How To Make Money In The Stock Market?
What is the latest in the stock market?
The stock market has recently seen some major ups and downs. On the one hand, technology stocks have been taking off, with Google and Apple breaking their records. On the other hand, retail stocks have been in decline, with Kmart considering bankruptcy and Sears shutting down stores across the country. Here’s an overview of what’s happened and what it means for investors going forward.
The Dow Jones
The stock market did pretty well last year, growing more than 6%. So far, so good. Investors are on track to make more money from their stock holdings than any year since 2012. A total of 1,154 companies have reported quarterly earnings thus far and 71% of them beat expectations on both top and bottom lines. Companies grew profits by an average of 7% for Q1 earnings per share compared to a 6% decline during Q4 2017 - 2018 (when Trump was elected). In terms of revenue growth, 44% of S&P 500 companies reported better-than-expected results while 33% missed targets. Although first-quarter earnings were better than investors had anticipated, they didn't live up to bullish expectations. Only 19% of analysts surveyed by FactSet expected profit growth would be below 5%, which was overall at 4.7%. In fact: 89 S&P 500 members will miss their revenue projections for all or part of fiscal 2019—an increase from 60 that fell short in late February—according to data compiled by Bloomberg News.
The S&P 500
As of July 2, 2016, The S&P 500 closed at 2109.32, down -0.09%, putting it on track for its first six-month losing streak since 1987 and firmly into negative territory for 2016—down 1.1% year to date. But there are still reasons to be optimistic about stocks; right now just isn’t a great time to buy stocks for a long-term portfolio or investment account. The fact that we’re seeing only a few small down days is promising from an investor’s standpoint—the stock market has been steadily increasing throughout most of its history (with occasional downturns) and on average sees very few days where prices drop by more than one per cent. So when stocks start dropping consistently, investors should worry a little bit but shouldn’t panic. If you want your money safe from short-term market movements but don’t want to tie up funds in noninterest accounts, bonds may be your best bet for some medium-term investments with low risk but decent returns over their expected maturities: 10 years and under. Longer-term bond holdings tend to lose much of their value as interest rates rise; bond values increase when interest rates fall because bonds offer higher yields when rates are lower than they do currently—making them particularly useful in terms of hedging against uncertain financial times ahead.
The Nasdaq Composite
Just two weeks ago, many market observers were predicting a decline of 5% to 15% for the Nasdaq Composite.
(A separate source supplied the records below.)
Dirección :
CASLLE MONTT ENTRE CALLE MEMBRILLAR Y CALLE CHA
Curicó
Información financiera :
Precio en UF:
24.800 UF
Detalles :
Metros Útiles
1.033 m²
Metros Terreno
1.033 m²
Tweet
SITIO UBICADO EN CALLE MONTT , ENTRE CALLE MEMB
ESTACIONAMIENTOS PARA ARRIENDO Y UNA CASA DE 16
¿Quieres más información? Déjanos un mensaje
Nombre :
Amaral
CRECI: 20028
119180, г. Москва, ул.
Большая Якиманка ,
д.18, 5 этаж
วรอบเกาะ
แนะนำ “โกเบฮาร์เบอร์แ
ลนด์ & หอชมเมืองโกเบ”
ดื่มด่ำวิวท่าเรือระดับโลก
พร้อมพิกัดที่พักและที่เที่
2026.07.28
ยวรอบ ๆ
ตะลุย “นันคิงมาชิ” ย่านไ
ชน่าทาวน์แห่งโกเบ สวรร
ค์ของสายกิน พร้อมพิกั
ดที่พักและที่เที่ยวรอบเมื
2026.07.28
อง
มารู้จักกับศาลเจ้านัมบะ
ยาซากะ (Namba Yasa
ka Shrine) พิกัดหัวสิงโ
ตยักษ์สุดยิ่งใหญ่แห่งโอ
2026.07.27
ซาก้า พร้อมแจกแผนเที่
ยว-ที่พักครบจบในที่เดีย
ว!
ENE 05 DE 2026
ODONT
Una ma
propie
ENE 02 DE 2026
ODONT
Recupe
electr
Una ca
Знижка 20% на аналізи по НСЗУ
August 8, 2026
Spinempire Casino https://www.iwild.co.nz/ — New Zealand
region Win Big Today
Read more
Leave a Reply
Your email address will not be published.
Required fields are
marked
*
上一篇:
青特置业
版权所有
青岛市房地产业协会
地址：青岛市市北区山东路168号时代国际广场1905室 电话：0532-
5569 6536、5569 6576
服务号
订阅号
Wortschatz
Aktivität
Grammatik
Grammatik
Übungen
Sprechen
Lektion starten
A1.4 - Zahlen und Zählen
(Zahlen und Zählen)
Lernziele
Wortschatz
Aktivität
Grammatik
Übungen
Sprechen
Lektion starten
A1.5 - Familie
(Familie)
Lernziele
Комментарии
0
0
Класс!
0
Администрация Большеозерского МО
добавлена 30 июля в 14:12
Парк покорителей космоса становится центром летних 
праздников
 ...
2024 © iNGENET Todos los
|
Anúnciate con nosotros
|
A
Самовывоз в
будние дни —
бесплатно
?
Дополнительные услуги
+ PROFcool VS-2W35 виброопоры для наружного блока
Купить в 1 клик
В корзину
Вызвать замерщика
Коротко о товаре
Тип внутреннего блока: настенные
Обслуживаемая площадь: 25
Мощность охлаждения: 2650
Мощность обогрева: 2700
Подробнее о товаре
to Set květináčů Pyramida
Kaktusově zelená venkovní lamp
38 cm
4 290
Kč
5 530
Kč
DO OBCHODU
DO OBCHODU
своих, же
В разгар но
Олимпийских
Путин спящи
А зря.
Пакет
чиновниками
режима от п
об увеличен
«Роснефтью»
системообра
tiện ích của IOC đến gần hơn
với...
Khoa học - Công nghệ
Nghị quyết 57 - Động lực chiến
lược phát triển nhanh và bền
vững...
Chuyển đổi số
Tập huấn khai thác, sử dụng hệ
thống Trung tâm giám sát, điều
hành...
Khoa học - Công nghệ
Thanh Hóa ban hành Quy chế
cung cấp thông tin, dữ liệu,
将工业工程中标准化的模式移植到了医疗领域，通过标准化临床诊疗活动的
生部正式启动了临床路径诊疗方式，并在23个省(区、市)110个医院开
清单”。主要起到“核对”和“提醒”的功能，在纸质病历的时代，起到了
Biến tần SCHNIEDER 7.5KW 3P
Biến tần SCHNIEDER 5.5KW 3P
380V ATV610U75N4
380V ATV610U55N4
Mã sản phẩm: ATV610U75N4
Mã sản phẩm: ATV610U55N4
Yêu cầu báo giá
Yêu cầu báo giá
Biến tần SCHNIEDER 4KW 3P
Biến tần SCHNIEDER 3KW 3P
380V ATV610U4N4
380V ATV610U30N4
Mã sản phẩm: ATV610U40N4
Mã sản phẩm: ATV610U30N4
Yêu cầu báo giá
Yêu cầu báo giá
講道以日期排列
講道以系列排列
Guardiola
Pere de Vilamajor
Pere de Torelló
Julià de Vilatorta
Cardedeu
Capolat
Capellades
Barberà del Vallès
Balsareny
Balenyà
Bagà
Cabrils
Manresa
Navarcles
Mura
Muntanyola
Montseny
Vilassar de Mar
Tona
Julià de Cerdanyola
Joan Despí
However, based on a higher-than-expected earnings announcement from technology bellwether Microsoft (NASDAQ: MSFT), investors have been more optimistic about tech stocks lately. Since that announcement, tech stocks have jumped by more than 10%, with Facebook, LinkedIn and Microsoft all rising. Financial companies like Citigroup and Morgan Stanley are also seeing gains after reporting stronger than expected results. So far, companies like Bank of America are still posting losses and seeing their shares decline as investors await improved performance or even another capital raise to increase leverage ratios.
Stocks that trade on
exchanges
The value of each type is different, but both are traded publicly on exchanges and can be bought through brokers. Brokers help you pick which companies to invest in and when to sell them based on their research, often taking a cut of your profits along the way. When you own stocks, they show up as an account balance on your brokerage statement—each share also has its price that changes every day as more investors buy or sell it at different prices. With stocks, there’s no one set price; instead, there's a range (the bid-ask spread) where people are willing to pay for each share. The difference between what buyers have paid for shares (the bid) and what sellers have gotten for selling them (the ask) determines how much money you made on your investment.
Stock market indices
What
exactly do we mean by a stock market index?
The basic definition of an index, from Investopedia, is An indicator of how a
particular segment of the market (such as large-cap or small-cap stocks) is performing. In practice, you probably know indexes as some variation on
either the Dow Jones Industrial Average or the S&P 500. These refer to two major indices that
are regularly used to measure how big companies are doing and how well they're
competing. More specific indices like these exist too—for example, there's one focused on transportation companies—but they
aren't nearly as popular as broader ones like these two.